There are two additional configurations for CloudSearch :
cloudsearch.batch.maxSize : number of documents to buffer before sending as batch to CloudSearch. Default value -1. cloudsearch.batch.max.time.buffered : max time allowed before flushing the buffer of documents to CloudSearch, in seconds. Default value 10.
In both cases the restriction set by CloudSearch on the size of a batch will take precedence.
In case of an exception while sending a batch to CloudSearch, the corresponding tuples will be failed. The behaviour of the topology depends on the fail logic of the spouts. Any errors will be logged and the topology should continue without interruption.
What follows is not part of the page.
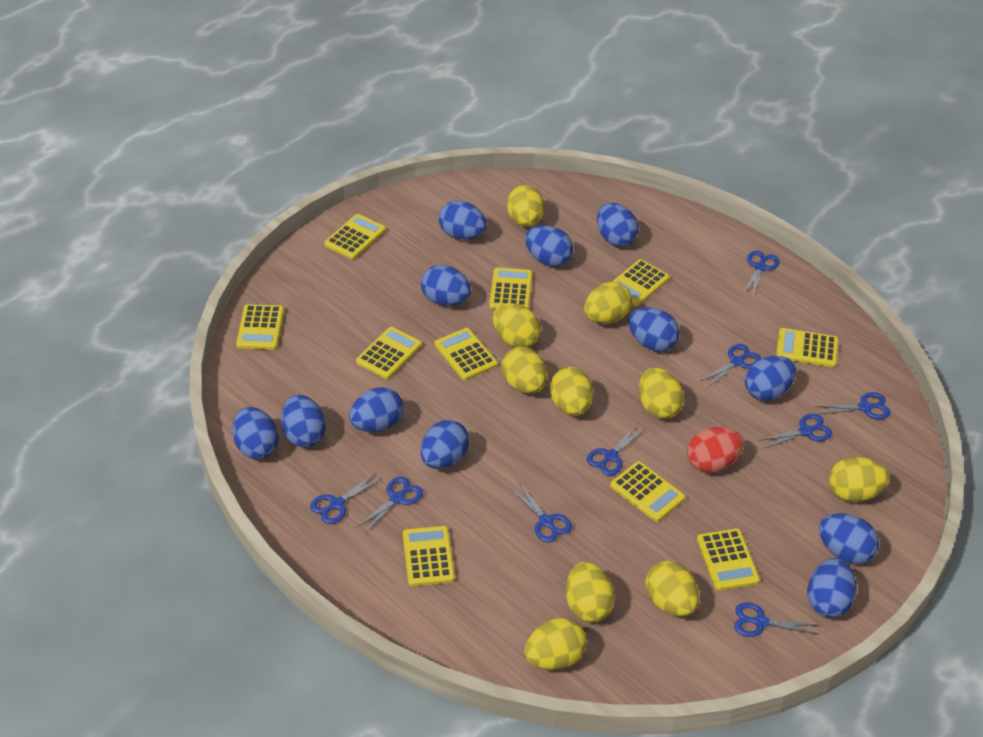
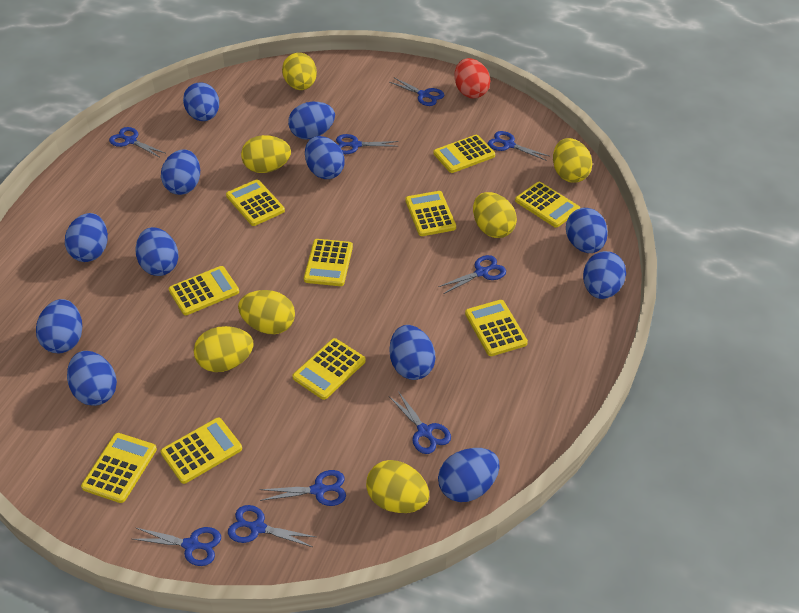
yellow egg: 10 -> 7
Any fields not defined in the CloudSearch domain will be ignored by the CloudSearchIndexWriter. Again, the logs will contain a trace of any field names skipped. It is advisable to check the logs and modify the indexing options for your CloudSearch domain accordingly.
Add S3ContentCacher or S3CacheChecker to your crawl topology.
| key | default | description |
|---|---|---|
s3.bucket | - | S3 bucket name used for content caching. The bucket must already exist. |
s3.region | - | AWS region for S3 operations. |
s3.endpoint | - | Custom S3 endpoint (optional, for S3-compatible services). |
s3.path.style.access | false | Use path-style access (http://host/bucket) instead of virtual-hosted style. Required for S3-compatible endpoints such as LocalStack or MinIO. |
The S3 bolts are covered by integration tests that run against LocalStack via Testcontainers, so a running Docker daemon is required. Tests are skipped automatically when Docker is not available.